◆ To do
Below are records; work out how many of their lines contain the word "meters" and reply with the number only.

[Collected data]
.....

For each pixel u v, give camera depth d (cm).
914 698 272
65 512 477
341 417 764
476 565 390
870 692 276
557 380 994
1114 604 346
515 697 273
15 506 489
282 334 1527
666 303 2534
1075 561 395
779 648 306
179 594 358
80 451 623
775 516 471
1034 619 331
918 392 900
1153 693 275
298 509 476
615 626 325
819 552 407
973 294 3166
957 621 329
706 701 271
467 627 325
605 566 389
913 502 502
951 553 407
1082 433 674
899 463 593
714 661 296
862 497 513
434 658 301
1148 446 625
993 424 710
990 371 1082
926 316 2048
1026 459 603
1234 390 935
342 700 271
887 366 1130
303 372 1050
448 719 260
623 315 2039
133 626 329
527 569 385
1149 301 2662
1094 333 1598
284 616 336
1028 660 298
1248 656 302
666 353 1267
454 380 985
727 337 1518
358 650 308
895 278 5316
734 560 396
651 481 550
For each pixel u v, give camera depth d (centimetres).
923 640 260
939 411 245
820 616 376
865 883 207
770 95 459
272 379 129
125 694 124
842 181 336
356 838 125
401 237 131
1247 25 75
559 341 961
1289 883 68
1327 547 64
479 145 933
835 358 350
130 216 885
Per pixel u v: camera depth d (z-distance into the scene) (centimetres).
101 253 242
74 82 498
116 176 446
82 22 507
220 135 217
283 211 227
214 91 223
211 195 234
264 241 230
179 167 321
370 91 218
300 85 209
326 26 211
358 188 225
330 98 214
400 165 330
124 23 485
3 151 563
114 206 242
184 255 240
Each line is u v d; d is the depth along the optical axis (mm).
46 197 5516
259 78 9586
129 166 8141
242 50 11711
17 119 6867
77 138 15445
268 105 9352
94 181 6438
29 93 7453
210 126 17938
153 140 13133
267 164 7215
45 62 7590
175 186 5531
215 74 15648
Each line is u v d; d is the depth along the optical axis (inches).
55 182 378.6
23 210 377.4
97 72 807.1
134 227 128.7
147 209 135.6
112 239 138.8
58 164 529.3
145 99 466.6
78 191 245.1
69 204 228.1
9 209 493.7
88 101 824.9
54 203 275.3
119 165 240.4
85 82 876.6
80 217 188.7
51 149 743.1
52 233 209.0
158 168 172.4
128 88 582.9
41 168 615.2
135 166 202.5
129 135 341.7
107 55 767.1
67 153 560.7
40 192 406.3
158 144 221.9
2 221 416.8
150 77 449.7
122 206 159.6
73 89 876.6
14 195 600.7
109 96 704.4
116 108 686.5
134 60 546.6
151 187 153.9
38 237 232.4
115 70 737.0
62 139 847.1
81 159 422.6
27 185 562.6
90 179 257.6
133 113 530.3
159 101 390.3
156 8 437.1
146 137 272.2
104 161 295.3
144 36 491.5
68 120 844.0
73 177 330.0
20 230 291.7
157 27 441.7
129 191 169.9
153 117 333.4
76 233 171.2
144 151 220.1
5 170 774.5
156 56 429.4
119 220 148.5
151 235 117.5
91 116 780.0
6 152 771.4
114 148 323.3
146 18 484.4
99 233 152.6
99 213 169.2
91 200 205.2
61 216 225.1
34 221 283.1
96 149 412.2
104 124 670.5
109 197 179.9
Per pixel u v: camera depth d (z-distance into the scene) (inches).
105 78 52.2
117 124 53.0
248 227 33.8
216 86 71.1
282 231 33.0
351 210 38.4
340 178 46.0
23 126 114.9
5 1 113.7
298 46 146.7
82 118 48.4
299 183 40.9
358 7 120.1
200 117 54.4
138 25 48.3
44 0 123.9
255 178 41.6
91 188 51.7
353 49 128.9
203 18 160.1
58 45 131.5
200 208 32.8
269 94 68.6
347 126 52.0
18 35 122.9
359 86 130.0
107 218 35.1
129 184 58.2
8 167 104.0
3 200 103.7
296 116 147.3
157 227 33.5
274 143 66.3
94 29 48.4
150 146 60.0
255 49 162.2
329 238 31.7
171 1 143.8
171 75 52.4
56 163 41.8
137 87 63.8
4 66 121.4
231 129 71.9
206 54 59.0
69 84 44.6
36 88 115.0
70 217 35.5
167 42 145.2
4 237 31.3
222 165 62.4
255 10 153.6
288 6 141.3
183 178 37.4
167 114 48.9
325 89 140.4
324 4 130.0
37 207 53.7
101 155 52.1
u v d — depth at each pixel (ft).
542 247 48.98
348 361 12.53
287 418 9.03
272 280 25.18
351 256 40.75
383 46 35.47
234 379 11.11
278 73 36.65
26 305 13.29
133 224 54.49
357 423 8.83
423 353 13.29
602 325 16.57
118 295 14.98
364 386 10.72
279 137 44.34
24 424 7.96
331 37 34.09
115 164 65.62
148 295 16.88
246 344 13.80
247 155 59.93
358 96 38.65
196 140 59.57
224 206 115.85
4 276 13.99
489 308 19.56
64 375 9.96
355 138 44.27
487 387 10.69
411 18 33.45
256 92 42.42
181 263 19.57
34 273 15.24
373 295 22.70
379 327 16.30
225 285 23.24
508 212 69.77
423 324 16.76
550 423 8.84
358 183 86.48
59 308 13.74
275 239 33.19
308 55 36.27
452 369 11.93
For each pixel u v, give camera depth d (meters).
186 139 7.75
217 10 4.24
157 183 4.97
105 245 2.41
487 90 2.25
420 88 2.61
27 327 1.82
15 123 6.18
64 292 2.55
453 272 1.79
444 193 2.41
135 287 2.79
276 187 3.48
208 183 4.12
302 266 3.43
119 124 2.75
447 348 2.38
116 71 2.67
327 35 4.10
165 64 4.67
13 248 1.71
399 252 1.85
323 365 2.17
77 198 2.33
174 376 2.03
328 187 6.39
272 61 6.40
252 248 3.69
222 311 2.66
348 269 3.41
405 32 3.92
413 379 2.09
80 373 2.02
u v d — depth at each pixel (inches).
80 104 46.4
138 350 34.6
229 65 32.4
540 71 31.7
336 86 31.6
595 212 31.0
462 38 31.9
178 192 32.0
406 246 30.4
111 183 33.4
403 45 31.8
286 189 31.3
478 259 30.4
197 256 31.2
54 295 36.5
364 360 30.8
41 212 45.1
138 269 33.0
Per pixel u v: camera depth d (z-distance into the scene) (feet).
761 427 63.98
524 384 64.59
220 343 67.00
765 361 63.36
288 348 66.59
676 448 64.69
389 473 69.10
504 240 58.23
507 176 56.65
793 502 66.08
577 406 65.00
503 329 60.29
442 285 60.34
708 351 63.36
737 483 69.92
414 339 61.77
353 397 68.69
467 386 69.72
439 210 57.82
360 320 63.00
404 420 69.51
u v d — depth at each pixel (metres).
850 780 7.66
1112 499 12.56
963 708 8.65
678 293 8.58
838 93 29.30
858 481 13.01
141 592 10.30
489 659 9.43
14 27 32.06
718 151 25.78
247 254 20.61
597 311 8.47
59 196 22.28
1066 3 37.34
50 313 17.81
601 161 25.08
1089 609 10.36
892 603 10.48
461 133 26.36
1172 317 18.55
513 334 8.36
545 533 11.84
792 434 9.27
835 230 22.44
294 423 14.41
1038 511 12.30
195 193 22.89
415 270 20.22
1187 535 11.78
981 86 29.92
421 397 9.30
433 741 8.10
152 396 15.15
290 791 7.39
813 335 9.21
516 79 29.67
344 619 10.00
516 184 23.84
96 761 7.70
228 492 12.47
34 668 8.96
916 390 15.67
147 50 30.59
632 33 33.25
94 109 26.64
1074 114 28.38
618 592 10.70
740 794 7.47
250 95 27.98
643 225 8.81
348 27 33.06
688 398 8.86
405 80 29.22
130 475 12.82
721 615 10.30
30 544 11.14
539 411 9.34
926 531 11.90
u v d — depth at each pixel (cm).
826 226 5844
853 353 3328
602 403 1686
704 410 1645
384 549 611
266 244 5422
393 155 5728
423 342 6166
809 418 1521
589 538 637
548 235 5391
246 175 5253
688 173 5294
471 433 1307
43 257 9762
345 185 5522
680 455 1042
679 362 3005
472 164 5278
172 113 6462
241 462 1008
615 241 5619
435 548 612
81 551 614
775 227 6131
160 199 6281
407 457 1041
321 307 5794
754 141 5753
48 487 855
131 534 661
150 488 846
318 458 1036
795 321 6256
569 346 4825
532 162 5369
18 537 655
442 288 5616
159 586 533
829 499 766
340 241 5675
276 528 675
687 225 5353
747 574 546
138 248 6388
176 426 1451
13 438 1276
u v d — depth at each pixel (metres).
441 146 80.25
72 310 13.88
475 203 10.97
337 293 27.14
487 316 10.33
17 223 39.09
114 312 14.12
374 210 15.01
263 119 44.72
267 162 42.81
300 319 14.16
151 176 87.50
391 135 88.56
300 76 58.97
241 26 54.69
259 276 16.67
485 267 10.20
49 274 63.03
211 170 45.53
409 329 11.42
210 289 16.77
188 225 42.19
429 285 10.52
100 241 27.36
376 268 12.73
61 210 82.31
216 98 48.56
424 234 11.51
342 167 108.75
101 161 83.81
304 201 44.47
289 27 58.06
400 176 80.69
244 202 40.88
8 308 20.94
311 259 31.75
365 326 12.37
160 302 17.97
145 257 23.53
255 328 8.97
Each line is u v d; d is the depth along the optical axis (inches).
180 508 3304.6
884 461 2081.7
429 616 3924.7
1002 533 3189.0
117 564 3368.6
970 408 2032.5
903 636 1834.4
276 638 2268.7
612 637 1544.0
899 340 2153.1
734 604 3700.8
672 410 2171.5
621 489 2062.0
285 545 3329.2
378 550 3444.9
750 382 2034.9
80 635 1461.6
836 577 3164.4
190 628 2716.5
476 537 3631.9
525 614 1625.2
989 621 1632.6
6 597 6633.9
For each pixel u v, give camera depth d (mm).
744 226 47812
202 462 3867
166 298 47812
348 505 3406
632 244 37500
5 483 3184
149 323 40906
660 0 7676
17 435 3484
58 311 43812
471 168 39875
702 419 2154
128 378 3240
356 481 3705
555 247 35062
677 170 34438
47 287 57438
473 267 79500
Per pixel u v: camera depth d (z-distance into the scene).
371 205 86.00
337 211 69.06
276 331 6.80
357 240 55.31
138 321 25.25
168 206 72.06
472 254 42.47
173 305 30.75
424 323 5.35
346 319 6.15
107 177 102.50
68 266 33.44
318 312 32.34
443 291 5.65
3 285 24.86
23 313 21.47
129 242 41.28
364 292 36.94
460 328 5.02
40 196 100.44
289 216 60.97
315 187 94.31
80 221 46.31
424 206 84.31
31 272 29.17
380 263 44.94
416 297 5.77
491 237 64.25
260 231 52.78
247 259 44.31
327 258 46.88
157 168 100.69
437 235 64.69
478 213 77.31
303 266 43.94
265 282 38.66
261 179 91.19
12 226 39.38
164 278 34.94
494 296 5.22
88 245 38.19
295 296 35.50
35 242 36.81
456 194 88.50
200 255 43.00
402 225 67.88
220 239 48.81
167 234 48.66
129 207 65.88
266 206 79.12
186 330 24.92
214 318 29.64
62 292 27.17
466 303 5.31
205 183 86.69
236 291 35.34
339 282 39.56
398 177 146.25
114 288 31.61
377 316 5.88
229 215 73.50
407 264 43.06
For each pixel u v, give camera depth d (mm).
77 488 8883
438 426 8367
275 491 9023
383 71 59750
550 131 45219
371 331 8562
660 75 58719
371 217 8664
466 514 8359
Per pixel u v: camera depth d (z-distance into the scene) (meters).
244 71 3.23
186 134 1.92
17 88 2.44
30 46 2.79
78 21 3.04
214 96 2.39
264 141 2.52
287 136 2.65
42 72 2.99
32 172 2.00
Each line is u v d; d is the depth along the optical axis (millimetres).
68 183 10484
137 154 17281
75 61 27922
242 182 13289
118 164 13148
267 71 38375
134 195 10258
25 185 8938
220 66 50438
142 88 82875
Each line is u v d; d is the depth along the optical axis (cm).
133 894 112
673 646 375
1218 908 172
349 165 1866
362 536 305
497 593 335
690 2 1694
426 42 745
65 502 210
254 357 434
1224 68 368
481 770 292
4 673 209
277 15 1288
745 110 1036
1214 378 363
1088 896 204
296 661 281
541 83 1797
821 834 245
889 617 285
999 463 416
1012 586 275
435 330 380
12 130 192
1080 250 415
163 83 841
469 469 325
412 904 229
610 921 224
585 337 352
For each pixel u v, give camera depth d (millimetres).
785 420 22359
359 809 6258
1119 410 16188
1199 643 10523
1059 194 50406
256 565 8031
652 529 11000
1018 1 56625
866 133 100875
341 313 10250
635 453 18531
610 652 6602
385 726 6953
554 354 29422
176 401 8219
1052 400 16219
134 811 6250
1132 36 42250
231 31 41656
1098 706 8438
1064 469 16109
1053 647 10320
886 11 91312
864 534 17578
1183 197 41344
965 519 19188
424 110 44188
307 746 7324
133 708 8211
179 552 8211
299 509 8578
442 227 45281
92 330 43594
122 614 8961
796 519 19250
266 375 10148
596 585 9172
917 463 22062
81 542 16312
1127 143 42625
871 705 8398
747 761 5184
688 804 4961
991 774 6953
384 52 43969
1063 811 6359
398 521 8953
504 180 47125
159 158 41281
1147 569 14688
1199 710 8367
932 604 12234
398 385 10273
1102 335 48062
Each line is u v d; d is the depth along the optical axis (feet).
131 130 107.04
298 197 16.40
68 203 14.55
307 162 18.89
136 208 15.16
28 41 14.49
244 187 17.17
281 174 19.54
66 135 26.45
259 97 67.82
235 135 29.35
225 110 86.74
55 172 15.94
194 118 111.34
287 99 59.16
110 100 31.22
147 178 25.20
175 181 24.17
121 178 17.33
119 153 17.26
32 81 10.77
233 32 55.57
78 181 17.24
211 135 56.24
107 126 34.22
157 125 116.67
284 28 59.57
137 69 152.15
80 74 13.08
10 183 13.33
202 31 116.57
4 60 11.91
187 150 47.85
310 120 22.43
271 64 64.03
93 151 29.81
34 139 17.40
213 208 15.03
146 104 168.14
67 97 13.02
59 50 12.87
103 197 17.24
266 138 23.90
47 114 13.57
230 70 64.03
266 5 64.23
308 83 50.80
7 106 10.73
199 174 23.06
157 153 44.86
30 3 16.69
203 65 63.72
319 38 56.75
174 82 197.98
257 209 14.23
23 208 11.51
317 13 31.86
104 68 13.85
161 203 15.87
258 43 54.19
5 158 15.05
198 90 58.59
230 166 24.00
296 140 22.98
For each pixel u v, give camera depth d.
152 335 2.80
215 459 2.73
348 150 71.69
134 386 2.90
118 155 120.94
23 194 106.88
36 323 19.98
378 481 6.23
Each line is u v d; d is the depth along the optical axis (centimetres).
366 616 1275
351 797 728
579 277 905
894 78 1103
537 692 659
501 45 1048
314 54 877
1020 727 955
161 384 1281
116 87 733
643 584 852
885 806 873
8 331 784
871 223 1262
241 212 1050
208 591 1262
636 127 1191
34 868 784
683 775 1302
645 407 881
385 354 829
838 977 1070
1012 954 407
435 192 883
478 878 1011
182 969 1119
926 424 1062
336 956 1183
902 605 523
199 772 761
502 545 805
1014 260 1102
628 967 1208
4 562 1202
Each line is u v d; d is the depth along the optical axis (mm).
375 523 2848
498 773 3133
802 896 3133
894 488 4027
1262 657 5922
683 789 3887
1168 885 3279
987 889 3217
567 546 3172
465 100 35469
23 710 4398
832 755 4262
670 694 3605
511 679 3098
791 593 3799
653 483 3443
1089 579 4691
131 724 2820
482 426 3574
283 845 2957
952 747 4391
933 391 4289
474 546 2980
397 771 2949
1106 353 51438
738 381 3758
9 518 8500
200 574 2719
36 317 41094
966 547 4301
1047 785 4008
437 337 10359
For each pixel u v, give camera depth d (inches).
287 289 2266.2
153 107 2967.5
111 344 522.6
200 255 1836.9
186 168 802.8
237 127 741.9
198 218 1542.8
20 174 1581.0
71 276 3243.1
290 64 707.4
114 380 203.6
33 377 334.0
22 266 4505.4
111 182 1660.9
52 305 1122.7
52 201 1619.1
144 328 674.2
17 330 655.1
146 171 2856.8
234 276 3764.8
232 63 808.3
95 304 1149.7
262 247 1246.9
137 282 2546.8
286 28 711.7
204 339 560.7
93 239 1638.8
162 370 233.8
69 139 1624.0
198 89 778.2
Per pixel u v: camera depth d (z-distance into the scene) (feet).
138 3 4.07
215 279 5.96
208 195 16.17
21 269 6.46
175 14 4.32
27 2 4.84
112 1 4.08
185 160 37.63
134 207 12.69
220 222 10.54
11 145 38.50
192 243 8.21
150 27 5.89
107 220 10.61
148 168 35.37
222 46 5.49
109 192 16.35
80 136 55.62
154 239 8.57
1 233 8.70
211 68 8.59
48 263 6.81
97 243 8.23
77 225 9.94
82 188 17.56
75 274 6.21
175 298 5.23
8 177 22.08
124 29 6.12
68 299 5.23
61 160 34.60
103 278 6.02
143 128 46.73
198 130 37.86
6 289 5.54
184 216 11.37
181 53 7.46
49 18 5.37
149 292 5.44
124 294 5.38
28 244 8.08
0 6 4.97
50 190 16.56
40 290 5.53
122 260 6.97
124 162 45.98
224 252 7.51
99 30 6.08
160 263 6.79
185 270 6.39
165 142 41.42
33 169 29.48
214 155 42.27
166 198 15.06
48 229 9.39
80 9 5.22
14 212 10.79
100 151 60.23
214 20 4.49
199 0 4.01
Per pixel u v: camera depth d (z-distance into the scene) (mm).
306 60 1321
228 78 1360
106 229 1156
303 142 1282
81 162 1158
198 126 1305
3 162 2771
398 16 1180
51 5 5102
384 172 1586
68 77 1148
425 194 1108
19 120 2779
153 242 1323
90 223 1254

.....

◆ Your solution
2